Task objective:
Print each of the following entries line for line, with no changes to any wording, spacing, or punctuation.

⁂

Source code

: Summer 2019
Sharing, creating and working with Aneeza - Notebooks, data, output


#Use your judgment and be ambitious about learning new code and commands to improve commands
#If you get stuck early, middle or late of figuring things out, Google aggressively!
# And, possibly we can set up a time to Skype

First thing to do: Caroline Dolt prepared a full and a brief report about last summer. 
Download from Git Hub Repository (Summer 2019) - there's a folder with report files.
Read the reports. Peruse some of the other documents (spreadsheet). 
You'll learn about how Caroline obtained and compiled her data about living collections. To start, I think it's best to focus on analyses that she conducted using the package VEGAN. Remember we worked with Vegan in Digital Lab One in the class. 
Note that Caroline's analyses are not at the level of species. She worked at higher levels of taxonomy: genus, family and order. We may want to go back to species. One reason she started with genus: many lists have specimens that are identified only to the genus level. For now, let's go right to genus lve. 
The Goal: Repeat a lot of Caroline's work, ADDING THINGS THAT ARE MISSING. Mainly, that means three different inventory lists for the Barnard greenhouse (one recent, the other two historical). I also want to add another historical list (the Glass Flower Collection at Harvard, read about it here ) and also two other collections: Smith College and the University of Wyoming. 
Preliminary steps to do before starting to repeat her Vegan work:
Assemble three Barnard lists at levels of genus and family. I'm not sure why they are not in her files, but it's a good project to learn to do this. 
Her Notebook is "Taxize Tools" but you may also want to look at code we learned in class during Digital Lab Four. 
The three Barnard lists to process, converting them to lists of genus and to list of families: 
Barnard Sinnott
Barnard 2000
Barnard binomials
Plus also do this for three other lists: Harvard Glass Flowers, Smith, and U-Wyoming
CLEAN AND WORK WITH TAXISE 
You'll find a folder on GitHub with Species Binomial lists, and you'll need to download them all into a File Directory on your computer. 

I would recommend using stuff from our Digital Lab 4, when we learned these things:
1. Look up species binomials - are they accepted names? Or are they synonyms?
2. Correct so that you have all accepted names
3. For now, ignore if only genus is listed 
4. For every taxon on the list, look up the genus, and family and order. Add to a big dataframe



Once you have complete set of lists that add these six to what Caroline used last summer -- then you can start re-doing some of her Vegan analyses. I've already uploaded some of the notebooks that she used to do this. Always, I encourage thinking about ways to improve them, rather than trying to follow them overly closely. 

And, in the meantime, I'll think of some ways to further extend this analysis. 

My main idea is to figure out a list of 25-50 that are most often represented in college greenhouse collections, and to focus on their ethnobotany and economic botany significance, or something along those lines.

⁂

Answer section:
Source code

: Summer 2019
Sharing, creating and working with Aneeza - Notebooks, data, output


#Use your judgment and be ambitious about learning new code and commands to improve commands
#If you get stuck early, middle or late of figuring things out, Google aggressively!
# And, possibly we can set up a time to Skype

First thing to do: Caroline Dolt prepared a full and a brief report about last summer. 
Download from Git Hub Repository (Summer 2019) - there's a folder with report files.
Read the reports. Peruse some of the other documents (spreadsheet). 
You'll learn about how Caroline obtained and compiled her data about living collections. To start, I think it's best to focus on analyses that she conducted using the package VEGAN. Remember we worked with Vegan in Digital Lab One in the class. 
Note that Caroline's analyses are not at the level of species. She worked at higher levels of taxonomy: genus, family and order. We may want to go back to species. One reason she started with genus: many lists have specimens that are identified only to the genus level. For now, let's go right to genus lve. 
The Goal: Repeat a lot of Caroline's work, ADDING THINGS THAT ARE MISSING. Mainly, that means three different inventory lists for the Barnard greenhouse (one recent, the other two historical). I also want to add another historical list (the Glass Flower Collection at Harvard, read about it here ) and also two other collections: Smith College and the University of Wyoming. 
Preliminary steps to do before starting to repeat her Vegan work:
Assemble three Barnard lists at levels of genus and family. I'm not sure why they are not in her files, but it's a good project to learn to do this. 
Her Notebook is "Taxize Tools" but you may also want to look at code we learned in class during Digital Lab Four. 
The three Barnard lists to process, converting them to lists of genus and to list of families: 
Barnard Sinnott
Barnard 2000
Barnard binomials
Plus also do this for three other lists: Harvard Glass Flowers, Smith, and U-Wyoming
CLEAN AND WORK WITH TAXISE 
You'll find a folder on GitHub with Species Binomial lists, and you'll need to download them all into a File Directory on your computer. 

I would recommend using stuff from our Digital Lab 4, when we learned these things:
1. Look up species binomials - are they accepted names? Or are they synonyms?
2. Correct so that you have all accepted names
3. For now, ignore if only genus is listed 
4. For every taxon on the list, look up the genus, and family and order. Add to a big dataframe



Once you have complete set of lists that add these six to what Caroline used last summer -- then you can start re-doing some of her Vegan analyses. I've already uploaded some of the notebooks that she used to do this. Always, I encourage thinking about ways to improve them, rather than trying to follow them overly closely. 

And, in the meantime, I'll think of some ways to further extend this analysis. 

My main idea is to figure out a list of 25-50 that are most often represented in college greenhouse collections, and to focus on their ethnobotany and economic botany significance, or something along those lines.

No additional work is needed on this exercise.